> [Data shown]:
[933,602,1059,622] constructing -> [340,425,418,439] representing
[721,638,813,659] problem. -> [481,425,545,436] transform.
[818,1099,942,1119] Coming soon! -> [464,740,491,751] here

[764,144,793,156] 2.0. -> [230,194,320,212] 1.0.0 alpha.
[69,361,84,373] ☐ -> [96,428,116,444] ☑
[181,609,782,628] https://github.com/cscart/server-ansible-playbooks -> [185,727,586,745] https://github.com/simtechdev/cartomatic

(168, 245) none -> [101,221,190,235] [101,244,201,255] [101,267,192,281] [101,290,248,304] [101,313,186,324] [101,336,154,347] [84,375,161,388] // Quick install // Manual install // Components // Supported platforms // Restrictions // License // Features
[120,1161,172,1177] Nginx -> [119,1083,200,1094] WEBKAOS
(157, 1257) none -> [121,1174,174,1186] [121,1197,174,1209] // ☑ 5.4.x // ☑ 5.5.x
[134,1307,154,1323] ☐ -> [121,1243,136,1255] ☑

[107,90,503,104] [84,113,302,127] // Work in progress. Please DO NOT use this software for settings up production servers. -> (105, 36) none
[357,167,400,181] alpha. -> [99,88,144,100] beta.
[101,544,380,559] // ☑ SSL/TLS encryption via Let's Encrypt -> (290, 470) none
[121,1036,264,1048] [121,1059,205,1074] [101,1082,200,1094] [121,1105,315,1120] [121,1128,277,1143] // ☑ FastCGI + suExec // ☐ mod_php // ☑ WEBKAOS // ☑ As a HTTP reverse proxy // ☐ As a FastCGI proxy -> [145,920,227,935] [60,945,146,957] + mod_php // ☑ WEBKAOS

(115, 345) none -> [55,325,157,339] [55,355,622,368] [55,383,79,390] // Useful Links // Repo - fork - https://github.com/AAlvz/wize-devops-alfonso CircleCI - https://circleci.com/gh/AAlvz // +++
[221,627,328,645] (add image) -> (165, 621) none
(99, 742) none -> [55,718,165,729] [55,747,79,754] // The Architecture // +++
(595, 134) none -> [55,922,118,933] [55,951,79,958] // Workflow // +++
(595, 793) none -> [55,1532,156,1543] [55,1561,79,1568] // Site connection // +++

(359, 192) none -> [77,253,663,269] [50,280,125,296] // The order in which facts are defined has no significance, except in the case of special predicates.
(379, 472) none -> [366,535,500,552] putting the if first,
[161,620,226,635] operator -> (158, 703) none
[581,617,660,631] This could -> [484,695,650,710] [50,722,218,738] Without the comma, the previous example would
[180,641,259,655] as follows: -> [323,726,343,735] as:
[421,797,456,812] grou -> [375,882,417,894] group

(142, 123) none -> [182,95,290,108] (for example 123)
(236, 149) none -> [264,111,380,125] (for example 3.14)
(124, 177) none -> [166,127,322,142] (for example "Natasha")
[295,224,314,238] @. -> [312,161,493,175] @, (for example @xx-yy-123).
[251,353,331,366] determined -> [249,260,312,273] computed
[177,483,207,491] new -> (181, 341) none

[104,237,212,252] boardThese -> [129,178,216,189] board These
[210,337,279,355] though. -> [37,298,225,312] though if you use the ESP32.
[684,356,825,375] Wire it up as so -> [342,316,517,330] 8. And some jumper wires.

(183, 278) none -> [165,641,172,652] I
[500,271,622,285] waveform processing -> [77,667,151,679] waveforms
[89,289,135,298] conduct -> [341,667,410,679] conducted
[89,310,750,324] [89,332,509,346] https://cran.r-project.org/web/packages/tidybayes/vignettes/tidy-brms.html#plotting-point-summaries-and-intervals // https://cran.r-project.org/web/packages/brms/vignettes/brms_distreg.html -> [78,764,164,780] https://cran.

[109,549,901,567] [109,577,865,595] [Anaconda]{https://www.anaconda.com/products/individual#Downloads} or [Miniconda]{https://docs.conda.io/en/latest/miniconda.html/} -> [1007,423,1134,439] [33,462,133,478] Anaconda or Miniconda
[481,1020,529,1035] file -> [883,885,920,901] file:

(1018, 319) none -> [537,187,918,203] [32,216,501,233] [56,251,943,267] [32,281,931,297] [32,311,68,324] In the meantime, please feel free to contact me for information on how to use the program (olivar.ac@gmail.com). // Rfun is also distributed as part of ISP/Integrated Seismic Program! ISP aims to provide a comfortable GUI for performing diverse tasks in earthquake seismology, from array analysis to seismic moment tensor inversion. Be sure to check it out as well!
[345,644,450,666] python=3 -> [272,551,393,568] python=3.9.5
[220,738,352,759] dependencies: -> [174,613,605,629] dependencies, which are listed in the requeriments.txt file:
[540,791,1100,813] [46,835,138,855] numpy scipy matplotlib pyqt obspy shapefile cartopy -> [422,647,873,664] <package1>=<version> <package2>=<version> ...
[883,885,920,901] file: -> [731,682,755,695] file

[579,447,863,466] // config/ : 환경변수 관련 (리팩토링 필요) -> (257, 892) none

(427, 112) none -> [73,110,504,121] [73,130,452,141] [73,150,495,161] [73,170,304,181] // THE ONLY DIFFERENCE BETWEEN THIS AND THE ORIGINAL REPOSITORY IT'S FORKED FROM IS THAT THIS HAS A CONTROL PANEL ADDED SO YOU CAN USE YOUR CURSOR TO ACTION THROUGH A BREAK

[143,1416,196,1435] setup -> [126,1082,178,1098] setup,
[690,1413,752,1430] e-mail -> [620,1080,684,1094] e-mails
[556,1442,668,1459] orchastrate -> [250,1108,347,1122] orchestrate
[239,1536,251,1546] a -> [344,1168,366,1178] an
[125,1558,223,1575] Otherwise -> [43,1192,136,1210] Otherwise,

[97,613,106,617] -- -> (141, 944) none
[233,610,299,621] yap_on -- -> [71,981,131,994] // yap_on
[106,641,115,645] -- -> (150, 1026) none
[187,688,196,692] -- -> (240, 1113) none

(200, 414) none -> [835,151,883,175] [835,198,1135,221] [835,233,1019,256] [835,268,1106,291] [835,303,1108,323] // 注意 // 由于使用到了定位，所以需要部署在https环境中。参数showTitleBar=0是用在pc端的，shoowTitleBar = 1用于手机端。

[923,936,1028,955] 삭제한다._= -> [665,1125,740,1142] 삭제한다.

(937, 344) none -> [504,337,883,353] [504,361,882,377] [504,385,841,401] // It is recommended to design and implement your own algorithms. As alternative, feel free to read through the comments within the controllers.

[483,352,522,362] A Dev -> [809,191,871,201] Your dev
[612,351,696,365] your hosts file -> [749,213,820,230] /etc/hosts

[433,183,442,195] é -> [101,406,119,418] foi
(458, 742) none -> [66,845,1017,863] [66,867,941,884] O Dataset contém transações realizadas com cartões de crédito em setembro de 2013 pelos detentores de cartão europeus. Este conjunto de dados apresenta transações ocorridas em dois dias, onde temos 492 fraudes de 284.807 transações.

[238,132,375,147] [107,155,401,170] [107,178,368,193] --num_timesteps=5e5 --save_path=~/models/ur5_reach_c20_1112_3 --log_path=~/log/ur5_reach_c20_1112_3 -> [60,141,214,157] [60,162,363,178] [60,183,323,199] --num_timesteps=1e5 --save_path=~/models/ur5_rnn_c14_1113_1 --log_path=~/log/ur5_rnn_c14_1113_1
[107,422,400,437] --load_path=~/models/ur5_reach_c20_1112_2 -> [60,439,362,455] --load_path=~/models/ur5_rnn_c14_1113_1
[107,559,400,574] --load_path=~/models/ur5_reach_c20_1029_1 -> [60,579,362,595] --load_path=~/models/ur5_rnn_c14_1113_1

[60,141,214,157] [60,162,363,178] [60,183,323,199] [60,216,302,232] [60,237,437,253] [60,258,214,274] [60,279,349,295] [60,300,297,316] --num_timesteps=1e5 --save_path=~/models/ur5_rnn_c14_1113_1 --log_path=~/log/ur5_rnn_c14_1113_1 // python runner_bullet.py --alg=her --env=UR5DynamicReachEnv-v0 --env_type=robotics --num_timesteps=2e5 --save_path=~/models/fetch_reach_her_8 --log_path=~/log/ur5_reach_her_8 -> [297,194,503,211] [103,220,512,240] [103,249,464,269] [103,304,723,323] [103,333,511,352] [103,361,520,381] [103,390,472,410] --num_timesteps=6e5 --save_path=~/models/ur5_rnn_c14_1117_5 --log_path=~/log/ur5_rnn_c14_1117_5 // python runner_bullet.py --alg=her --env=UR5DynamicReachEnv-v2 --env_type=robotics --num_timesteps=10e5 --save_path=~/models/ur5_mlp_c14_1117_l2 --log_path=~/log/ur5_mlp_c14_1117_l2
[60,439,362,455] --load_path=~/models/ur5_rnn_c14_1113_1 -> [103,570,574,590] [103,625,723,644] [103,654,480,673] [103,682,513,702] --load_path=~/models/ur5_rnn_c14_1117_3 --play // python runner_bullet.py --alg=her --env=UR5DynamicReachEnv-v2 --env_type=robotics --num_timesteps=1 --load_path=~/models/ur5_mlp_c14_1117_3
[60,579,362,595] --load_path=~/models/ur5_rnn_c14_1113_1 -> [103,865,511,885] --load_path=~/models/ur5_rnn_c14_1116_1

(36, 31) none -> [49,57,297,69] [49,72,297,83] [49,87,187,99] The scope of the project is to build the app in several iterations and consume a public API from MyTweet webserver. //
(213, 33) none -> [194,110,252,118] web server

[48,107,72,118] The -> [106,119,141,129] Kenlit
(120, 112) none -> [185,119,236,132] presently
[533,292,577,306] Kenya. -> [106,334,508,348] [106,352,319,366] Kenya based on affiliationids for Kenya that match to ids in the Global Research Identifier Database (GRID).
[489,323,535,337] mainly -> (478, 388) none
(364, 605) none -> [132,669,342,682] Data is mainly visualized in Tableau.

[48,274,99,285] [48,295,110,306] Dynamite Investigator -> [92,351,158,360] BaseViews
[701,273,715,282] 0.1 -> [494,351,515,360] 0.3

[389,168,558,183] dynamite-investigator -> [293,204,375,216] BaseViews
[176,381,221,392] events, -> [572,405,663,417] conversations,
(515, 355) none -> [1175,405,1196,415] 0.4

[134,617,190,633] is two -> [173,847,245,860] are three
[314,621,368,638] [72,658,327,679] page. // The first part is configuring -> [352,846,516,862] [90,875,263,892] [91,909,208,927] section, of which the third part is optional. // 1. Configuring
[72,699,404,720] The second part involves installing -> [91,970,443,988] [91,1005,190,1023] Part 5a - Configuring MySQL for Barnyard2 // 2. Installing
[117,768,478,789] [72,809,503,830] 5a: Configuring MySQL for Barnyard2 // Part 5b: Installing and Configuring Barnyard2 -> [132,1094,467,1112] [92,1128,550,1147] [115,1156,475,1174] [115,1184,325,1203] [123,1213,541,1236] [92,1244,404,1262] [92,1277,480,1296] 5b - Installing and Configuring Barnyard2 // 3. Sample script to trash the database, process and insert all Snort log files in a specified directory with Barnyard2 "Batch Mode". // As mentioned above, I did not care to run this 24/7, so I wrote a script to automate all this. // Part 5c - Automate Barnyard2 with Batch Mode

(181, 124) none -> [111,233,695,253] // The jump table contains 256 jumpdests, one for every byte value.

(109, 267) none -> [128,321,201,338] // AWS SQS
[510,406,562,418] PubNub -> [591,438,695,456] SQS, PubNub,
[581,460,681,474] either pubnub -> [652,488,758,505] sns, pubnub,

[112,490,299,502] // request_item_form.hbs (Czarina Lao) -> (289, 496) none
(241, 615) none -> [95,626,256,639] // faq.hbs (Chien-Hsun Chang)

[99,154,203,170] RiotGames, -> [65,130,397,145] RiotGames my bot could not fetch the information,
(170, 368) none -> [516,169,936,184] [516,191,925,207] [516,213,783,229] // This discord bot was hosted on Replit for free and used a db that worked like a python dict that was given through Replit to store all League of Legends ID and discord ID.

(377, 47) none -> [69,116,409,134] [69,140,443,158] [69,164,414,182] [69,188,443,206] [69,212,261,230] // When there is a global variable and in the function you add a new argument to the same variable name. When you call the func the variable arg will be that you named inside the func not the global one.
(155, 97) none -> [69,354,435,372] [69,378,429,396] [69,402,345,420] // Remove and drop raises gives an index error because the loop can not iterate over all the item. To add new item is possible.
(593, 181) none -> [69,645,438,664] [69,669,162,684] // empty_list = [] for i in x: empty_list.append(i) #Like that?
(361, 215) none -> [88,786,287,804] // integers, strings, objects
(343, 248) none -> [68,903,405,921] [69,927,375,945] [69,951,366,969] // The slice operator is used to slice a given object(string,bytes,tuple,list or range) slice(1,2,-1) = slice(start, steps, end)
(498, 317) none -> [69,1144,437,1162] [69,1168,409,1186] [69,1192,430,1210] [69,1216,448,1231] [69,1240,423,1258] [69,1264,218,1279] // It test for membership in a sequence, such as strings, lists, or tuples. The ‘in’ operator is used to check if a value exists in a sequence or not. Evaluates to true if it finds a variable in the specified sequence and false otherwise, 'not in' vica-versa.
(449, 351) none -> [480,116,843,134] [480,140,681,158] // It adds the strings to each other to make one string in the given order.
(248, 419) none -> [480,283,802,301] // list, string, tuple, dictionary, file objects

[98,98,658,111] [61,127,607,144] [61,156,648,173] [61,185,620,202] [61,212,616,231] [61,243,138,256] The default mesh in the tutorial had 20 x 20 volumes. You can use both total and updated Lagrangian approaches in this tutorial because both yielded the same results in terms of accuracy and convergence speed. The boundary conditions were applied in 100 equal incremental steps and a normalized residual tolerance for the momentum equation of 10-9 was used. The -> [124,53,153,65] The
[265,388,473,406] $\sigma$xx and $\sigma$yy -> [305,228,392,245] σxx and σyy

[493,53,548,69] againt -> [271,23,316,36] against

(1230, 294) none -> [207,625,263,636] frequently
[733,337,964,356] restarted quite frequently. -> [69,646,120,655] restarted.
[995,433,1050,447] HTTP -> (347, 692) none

> [Exercise requirements]: Once you find the line with "[60,579,362,595] --load_path=~/models/ur5_rnn_c14_1113_1 ->" in the entries above, output it and each line after it up to and including the line with "[314,621,368,638] [72,658,327,679] page.", and nothing else.

> [Exercise output]:
[60,579,362,595] --load_path=~/models/ur5_rnn_c14_1113_1 -> [103,865,511,885] --load_path=~/models/ur5_rnn_c14_1116_1

(36, 31) none -> [49,57,297,69] [49,72,297,83] [49,87,187,99] The scope of the project is to build the app in several iterations and consume a public API from MyTweet webserver. //
(213, 33) none -> [194,110,252,118] web server

[48,107,72,118] The -> [106,119,141,129] Kenlit
(120, 112) none -> [185,119,236,132] presently
[533,292,577,306] Kenya. -> [106,334,508,348] [106,352,319,366] Kenya based on affiliationids for Kenya that match to ids in the Global Research Identifier Database (GRID).
[489,323,535,337] mainly -> (478, 388) none
(364, 605) none -> [132,669,342,682] Data is mainly visualized in Tableau.

[48,274,99,285] [48,295,110,306] Dynamite Investigator -> [92,351,158,360] BaseViews
[701,273,715,282] 0.1 -> [494,351,515,360] 0.3

[389,168,558,183] dynamite-investigator -> [293,204,375,216] BaseViews
[176,381,221,392] events, -> [572,405,663,417] conversations,
(515, 355) none -> [1175,405,1196,415] 0.4

[134,617,190,633] is two -> [173,847,245,860] are three
[314,621,368,638] [72,658,327,679] page. // The first part is configuring -> [352,846,516,862] [90,875,263,892] [91,909,208,927] section, of which the third part is optional. // 1. Configuring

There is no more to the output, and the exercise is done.